As Masters champion Bubba Watson is an attraction wherever he goes now – even when playing on his own.
But in San Francisco today he will be far from alone. He will be with Tiger Woods and Phil Mickelson, and the centre of attention when the US Open began.
“Two legends. One has won 70-odd sometimes (100 if you count worldwide rather than just PGA Tour) and the other 40 times – obviously it’s going to be a little different,” said Watson.
“One is probably number one of all time and one is probably top five for sure. No intimidation, though. I’ve played with those guys before. Know them. Good friends.
“I’m guessing we’re going to have big crowds (even with a tee-off time of 7.33am that’s a given). Your mental focus, your preparation is different. Everything is heightened a little bit. Hopefully I step up my game.
“Obviously at the end of it, at the end of the week or the end of my couple of days of playing with them, you look back and you learn from them.
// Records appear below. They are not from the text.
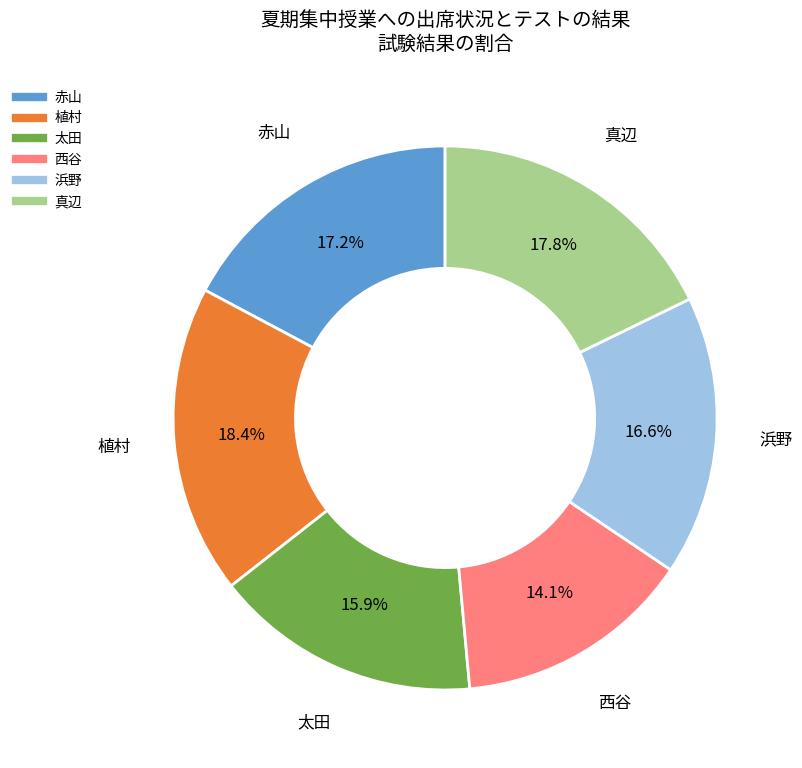

What percentage is the 太田 slice, to the nearest percent?

16%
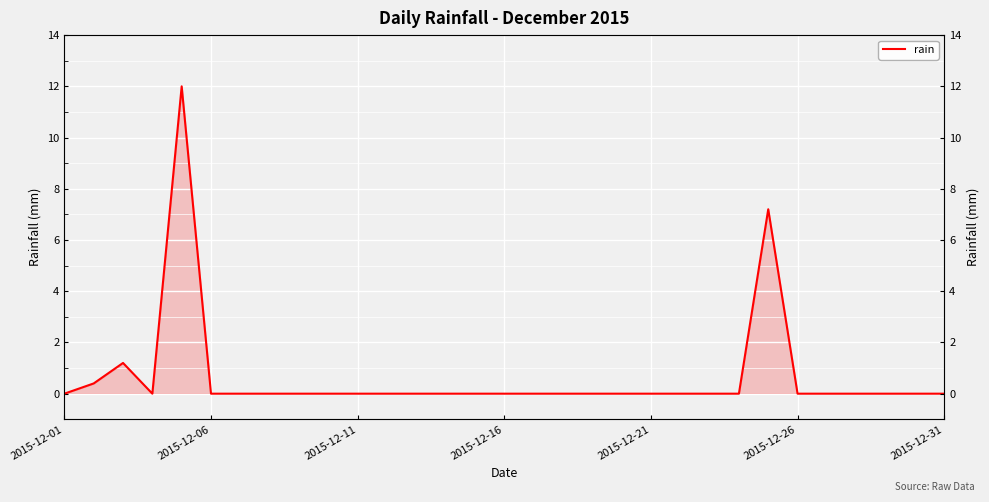

True or false: the data shows -7.8 at 29.

False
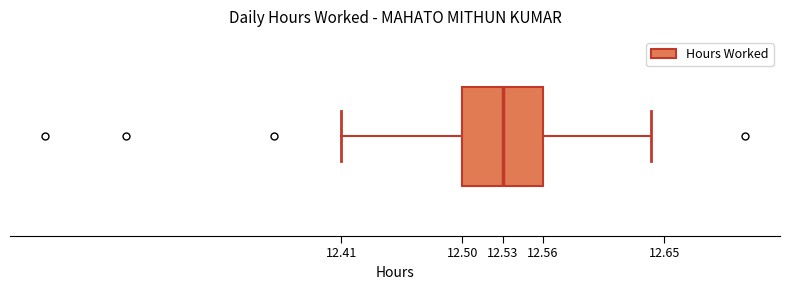

Where does the right whisker of the box end on the x-axis? The values are not printed on the chart, so give them approximately, as read against the axis.

12.64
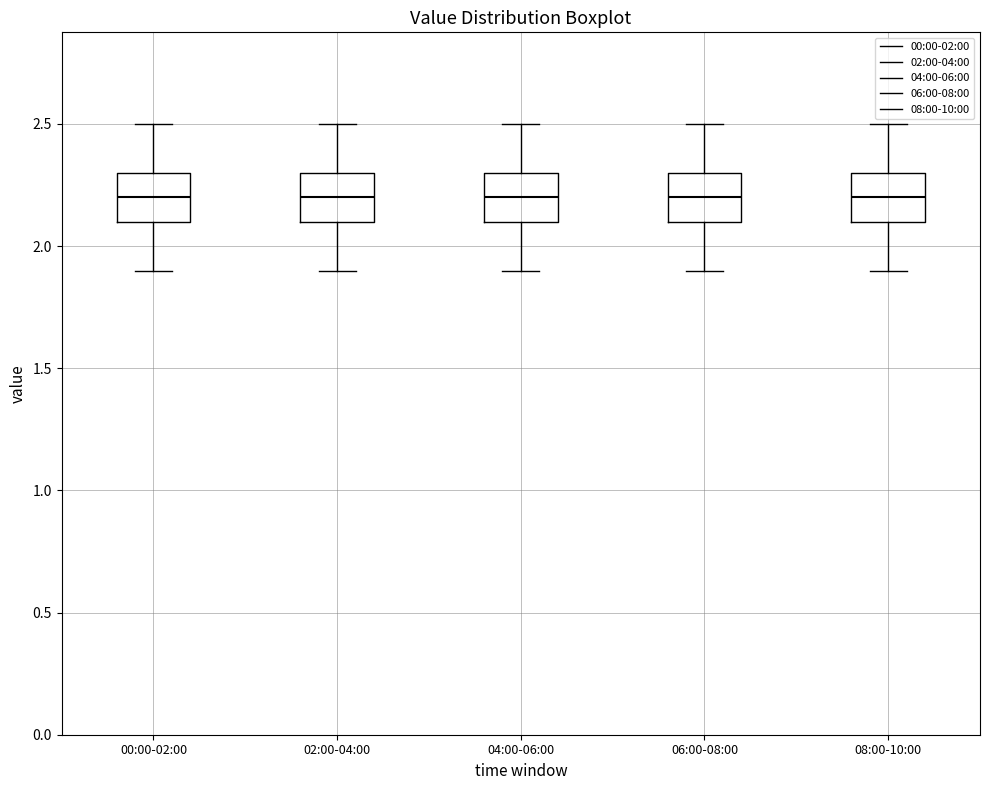

Reading left to right, transcribe this box plot: for each box, give where its median line is, the range the box spans, and where its two whiskers end, as read against the y-axis. The values are not printed on the chart, so give them approximately, as read against the axis.

00:00-02:00: median 2.2, box 2.1 to 2.3, whiskers 1.9 to 2.5
02:00-04:00: median 2.2, box 2.1 to 2.3, whiskers 1.9 to 2.5
04:00-06:00: median 2.2, box 2.1 to 2.3, whiskers 1.9 to 2.5
06:00-08:00: median 2.2, box 2.1 to 2.3, whiskers 1.9 to 2.5
08:00-10:00: median 2.2, box 2.1 to 2.3, whiskers 1.9 to 2.5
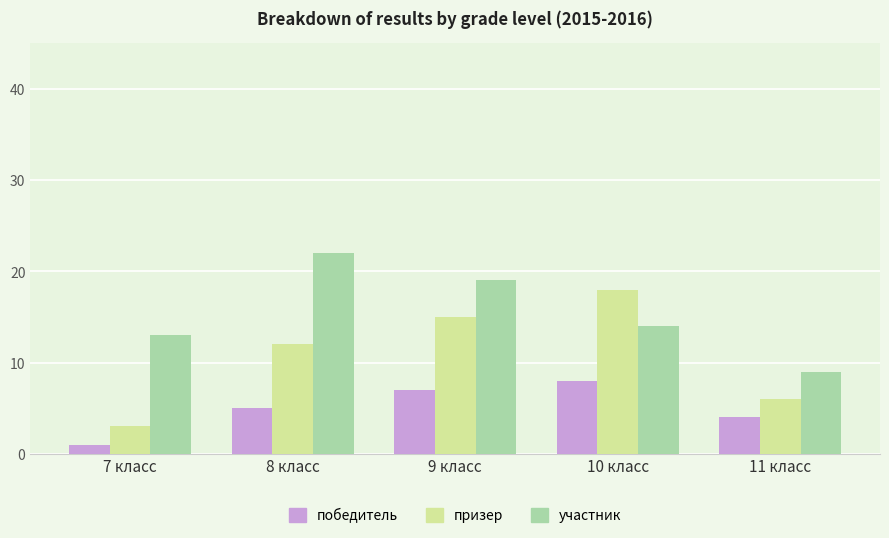

Is it true that участник equals 13 at 7 класс?

True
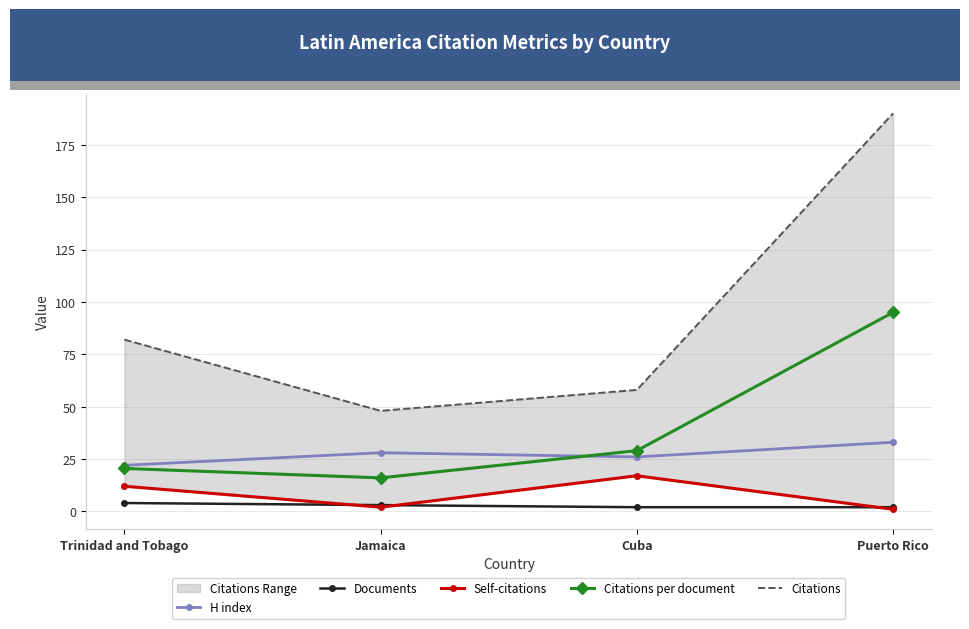

What is the approximate value of H index at Trinidad and Tobago?

22.0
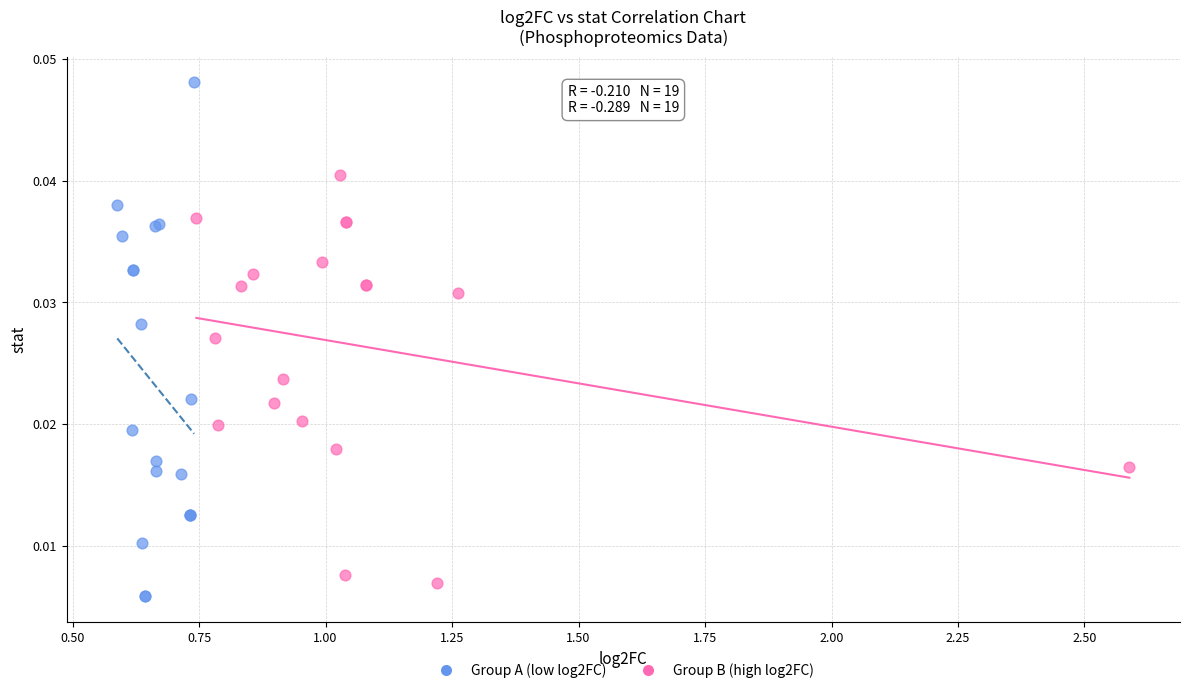

Which series contains the highest Y value?

Group A (low log2FC)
“You watch how they handle their situation. You wonder how they handle a bad lie. You learn from two legends of the game, seeing how they go about their business. These are the people I grew up watching in high school. Now I’m getting to play with them. It’s going to be like Sunday at The Masters.”
That should make the 33-year-old feel better if his nerves need calming – things turned out fine there. But the Olympic Club is a far stiffer test than Augusta National and, with a newly-adopted baby son to take care of, Watson has not played that much since.
“We need to be on top of our game for 18 holes. I don’t want to come out here and shoot 80.
“There’s an 80 lurking. You’re going to make bogeys, not many birdies. It’s about trying to make par somehow.
“You know the US Open is going to challenge you in all aspects of your game. That’s the challenge for all of us this week.”
As for his higher profile now that he has a major, Watson admits it has its challenges.
“Everybody starts asking questions and golf is the last thing. It’s been a tough road trying to get back to focusing on golf.
Not that his career is the most important thing in his life.
“The best part is I became a dad, adopted a son (just before his Masters win). Winning is great, but being a father is the best part.”